GIVEN PASSAGE:

It is believed that about fifty percent of all women tend to feature an anteverted uterus. However, the severity and degree of such a forward tilt of the reproductive system tends to vary from one woman to another. Such differences in the severity and degree of the forward tilt also generally does not adversely affect the gestational period, the normal function of the reproductive system, the fertility, or the general sexual health of the affected woman.
Causes of an anteverted uterus
The exact cause of an anteverted uterus is not known. However, it is known that the body type and anatomy play a role. The pelvic area has ample room and thus body parts can easily move around. The presence of additional empty space, or rubbing of one organ with another can affect the axis and placement of the uterus.
Most female newborns tend to feature a midposed uterus, i.e., it is placed in a straight position. This position can however change, wherein the organ may tilt to any one side, during the normal process of growth and development. Increased pressure from a growing bladder is what usually causes an anteverted uterus. It is more common than the backward tilt, which typically occurs when the uterus is pulled from the rectum.
Sometimes, childbirth or pregnancy can trigger the uterus to attain a forward tilt. Even though the uterus expands and stretches to accommodate and create space for the growing baby, the associated pressure that is exerted as well as the baby’s position can result in tilting or tipping.
It is also possible for the ligaments to become weaker due to the extreme strain of childbirth, which then in turn may fail to hold the organ in place, thereby causing an anteverted uterus. Sometimes, the tilting may disappear and the organ may revert to its original midposed position after it has healed post childbirth. But sometimes, the tipping may be permanent and there is no reversal of the positioning of the organ to its original place.
With older age, the ligaments and muscles tend to become weaker and softer and thus are unable to hold the uterus in its normal position, thereby causing an anteverted uterus. Thus, the condition is more common in older women than younger ones.

MATERIAL PROVIDED:

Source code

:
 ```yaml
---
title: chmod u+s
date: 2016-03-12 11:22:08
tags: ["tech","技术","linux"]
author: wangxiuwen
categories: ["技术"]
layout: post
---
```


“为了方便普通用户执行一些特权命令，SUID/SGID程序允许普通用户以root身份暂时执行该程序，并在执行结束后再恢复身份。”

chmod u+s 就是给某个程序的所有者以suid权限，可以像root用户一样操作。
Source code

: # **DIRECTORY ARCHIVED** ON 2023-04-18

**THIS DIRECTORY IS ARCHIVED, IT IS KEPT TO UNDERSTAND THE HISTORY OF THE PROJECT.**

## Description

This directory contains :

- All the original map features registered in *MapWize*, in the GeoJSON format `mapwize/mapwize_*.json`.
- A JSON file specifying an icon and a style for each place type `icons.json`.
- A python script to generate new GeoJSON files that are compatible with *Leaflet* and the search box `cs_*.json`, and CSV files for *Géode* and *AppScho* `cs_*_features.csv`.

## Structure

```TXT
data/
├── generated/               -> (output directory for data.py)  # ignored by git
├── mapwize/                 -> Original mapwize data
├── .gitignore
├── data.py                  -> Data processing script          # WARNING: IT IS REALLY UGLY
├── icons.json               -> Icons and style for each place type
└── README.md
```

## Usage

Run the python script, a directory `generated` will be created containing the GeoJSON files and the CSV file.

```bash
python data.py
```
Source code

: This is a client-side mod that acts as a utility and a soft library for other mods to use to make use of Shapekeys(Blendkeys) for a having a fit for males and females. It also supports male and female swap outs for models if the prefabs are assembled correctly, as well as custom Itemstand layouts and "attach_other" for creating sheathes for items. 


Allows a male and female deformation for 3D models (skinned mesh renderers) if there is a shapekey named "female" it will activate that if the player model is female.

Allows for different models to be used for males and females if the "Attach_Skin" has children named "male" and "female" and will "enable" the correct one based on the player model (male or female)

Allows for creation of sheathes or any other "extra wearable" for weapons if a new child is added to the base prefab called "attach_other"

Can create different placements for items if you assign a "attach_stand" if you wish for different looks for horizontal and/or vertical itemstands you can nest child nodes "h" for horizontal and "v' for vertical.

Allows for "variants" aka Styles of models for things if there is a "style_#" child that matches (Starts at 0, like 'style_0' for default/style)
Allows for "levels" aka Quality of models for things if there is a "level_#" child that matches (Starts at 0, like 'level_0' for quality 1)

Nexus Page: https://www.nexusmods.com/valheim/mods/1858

WHAT YOU NEED TO DO:
a: List everything that the anteverted uterus passage says differences in the severity and degree of the forward tilt generally do not adversely affect.
b: According to the anteverted uterus passage, what position does the uterus of most female newborns have?
c: Reproduce the part of the anteverted uterus passage between "Sometimes, childbirth or" and "tilting or tipping.", inclusive.

EXERCISE RESPONSES:
a:
- The gestational period
- The normal function of the reproductive system
- Fertility
- The general sexual health of the affected woman

b: A midposed uterus, placed in a straight position.

c:
Sometimes, childbirth or pregnancy can trigger the uterus to attain a forward tilt. Even though the uterus expands and stretches to accommodate and create space for the growing baby, the associated pressure that is exerted as well as the baby’s position can result in tilting or tipping.